*Task description*:
Rewrite the records from the line with "scientific name: Trichiura crataegi" up to and including the line with "genus: Afrogecko", replacing "common name" with "vernacular name" and leaving everything else unchanged.

*Given information*:
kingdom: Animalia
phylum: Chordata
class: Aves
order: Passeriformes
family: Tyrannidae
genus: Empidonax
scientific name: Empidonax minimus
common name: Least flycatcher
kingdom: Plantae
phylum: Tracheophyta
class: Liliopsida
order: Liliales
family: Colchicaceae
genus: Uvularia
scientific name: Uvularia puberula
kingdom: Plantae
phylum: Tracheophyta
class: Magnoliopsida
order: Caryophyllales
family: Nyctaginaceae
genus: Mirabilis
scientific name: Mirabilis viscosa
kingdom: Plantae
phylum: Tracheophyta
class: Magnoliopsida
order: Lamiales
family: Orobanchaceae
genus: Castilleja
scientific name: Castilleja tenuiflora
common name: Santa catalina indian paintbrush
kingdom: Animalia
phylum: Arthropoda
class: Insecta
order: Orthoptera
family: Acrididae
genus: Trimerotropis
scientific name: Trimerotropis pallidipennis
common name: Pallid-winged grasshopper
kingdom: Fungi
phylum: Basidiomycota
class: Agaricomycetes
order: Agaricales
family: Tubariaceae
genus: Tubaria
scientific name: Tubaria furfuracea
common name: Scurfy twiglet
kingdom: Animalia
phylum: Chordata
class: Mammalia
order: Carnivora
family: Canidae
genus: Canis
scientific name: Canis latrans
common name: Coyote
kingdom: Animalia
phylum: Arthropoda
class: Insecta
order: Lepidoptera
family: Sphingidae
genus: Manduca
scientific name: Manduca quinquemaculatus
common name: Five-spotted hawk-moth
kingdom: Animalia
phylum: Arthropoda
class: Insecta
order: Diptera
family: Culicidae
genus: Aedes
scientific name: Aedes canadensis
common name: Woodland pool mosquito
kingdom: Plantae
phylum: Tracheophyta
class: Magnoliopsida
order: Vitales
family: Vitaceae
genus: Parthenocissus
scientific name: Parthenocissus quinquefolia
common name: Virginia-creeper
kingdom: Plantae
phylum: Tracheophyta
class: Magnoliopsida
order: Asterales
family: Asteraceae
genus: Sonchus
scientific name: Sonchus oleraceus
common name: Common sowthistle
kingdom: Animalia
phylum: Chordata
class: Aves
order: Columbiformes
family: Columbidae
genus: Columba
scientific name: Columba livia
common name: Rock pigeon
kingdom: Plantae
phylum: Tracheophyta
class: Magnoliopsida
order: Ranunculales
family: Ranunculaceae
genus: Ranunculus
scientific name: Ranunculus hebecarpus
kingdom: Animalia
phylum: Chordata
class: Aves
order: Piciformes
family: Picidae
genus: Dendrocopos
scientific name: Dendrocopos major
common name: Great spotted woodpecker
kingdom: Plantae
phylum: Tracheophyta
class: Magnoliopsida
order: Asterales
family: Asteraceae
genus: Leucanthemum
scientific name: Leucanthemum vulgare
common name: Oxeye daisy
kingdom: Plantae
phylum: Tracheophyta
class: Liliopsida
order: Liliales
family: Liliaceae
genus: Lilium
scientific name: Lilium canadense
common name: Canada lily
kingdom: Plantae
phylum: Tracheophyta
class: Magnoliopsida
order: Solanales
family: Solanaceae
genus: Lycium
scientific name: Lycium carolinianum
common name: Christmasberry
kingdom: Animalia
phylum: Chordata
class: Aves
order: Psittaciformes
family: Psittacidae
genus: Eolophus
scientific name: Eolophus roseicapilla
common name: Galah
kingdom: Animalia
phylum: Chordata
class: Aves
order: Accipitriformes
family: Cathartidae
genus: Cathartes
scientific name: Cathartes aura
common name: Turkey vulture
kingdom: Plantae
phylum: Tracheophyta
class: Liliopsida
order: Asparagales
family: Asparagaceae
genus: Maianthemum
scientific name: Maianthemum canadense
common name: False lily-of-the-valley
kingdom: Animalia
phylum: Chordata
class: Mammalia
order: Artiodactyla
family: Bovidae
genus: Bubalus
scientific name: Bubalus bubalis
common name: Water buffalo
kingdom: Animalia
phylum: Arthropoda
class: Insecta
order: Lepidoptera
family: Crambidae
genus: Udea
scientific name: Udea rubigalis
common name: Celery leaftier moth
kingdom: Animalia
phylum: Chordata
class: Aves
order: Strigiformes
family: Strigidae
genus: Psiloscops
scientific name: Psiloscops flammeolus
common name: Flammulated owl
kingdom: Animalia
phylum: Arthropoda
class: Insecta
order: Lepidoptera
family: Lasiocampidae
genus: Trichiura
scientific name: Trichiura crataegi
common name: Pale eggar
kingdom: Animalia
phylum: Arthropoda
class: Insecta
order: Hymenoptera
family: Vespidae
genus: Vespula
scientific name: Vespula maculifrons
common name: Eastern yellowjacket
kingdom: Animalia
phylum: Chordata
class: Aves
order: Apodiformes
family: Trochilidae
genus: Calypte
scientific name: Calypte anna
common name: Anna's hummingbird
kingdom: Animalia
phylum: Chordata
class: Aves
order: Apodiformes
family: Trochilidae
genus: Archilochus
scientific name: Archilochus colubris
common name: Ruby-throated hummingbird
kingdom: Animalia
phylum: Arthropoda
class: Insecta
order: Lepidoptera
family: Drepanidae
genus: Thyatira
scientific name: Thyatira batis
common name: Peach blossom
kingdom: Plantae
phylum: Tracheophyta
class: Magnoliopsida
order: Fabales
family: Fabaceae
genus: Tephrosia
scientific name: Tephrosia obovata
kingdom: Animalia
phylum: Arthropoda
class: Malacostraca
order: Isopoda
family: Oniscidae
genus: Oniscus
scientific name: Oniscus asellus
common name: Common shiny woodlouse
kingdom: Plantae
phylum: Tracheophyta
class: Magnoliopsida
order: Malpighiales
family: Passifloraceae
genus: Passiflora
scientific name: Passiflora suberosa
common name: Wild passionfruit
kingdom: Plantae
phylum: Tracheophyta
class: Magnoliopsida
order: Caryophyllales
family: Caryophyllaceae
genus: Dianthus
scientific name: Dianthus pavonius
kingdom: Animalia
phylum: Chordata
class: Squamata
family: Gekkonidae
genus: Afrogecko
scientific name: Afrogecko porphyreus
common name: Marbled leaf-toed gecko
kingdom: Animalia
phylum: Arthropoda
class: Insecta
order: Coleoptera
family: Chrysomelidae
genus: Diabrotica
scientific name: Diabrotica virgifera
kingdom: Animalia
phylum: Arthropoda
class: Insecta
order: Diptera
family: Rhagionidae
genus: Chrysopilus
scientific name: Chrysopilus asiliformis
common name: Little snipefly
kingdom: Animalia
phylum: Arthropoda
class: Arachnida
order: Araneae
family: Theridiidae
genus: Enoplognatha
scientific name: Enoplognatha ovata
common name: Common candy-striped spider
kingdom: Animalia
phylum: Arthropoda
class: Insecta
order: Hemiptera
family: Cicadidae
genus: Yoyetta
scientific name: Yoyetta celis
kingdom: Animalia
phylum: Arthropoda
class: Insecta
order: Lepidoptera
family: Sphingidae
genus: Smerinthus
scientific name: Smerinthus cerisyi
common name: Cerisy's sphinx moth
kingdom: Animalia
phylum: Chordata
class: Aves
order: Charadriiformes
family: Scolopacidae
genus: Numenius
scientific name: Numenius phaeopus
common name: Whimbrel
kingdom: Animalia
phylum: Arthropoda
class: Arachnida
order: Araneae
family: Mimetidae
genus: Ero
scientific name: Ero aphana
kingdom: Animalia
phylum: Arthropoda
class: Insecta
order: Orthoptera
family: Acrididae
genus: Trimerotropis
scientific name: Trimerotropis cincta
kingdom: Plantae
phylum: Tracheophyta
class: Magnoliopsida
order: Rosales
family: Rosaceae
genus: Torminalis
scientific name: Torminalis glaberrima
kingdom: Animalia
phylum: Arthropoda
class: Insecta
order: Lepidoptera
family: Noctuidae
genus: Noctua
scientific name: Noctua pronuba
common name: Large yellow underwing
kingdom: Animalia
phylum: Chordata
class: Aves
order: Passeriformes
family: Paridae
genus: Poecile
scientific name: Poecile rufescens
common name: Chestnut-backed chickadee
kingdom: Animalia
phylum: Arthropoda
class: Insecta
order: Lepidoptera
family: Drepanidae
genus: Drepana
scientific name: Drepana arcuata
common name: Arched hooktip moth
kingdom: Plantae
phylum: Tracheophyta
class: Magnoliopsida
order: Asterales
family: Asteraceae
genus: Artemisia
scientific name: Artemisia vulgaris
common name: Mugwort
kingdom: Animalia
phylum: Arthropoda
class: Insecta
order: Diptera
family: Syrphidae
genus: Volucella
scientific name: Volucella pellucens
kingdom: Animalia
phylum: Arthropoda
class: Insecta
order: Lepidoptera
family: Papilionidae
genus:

*Exercise answer*:
scientific name: Trichiura crataegi
vernacular name: Pale eggar
kingdom: Animalia
phylum: Arthropoda
class: Insecta
order: Hymenoptera
family: Vespidae
genus: Vespula
scientific name: Vespula maculifrons
vernacular name: Eastern yellowjacket
kingdom: Animalia
phylum: Chordata
class: Aves
order: Apodiformes
family: Trochilidae
genus: Calypte
scientific name: Calypte anna
vernacular name: Anna's hummingbird
kingdom: Animalia
phylum: Chordata
class: Aves
order: Apodiformes
family: Trochilidae
genus: Archilochus
scientific name: Archilochus colubris
vernacular name: Ruby-throated hummingbird
kingdom: Animalia
phylum: Arthropoda
class: Insecta
order: Lepidoptera
family: Drepanidae
genus: Thyatira
scientific name: Thyatira batis
vernacular name: Peach blossom
kingdom: Plantae
phylum: Tracheophyta
class: Magnoliopsida
order: Fabales
family: Fabaceae
genus: Tephrosia
scientific name: Tephrosia obovata
kingdom: Animalia
phylum: Arthropoda
class: Malacostraca
order: Isopoda
family: Oniscidae
genus: Oniscus
scientific name: Oniscus asellus
vernacular name: Common shiny woodlouse
kingdom: Plantae
phylum: Tracheophyta
class: Magnoliopsida
order: Malpighiales
family: Passifloraceae
genus: Passiflora
scientific name: Passiflora suberosa
vernacular name: Wild passionfruit
kingdom: Plantae
phylum: Tracheophyta
class: Magnoliopsida
order: Caryophyllales
family: Caryophyllaceae
genus: Dianthus
scientific name: Dianthus pavonius
kingdom: Animalia
phylum: Chordata
class: Squamata
family: Gekkonidae
genus: Afrogecko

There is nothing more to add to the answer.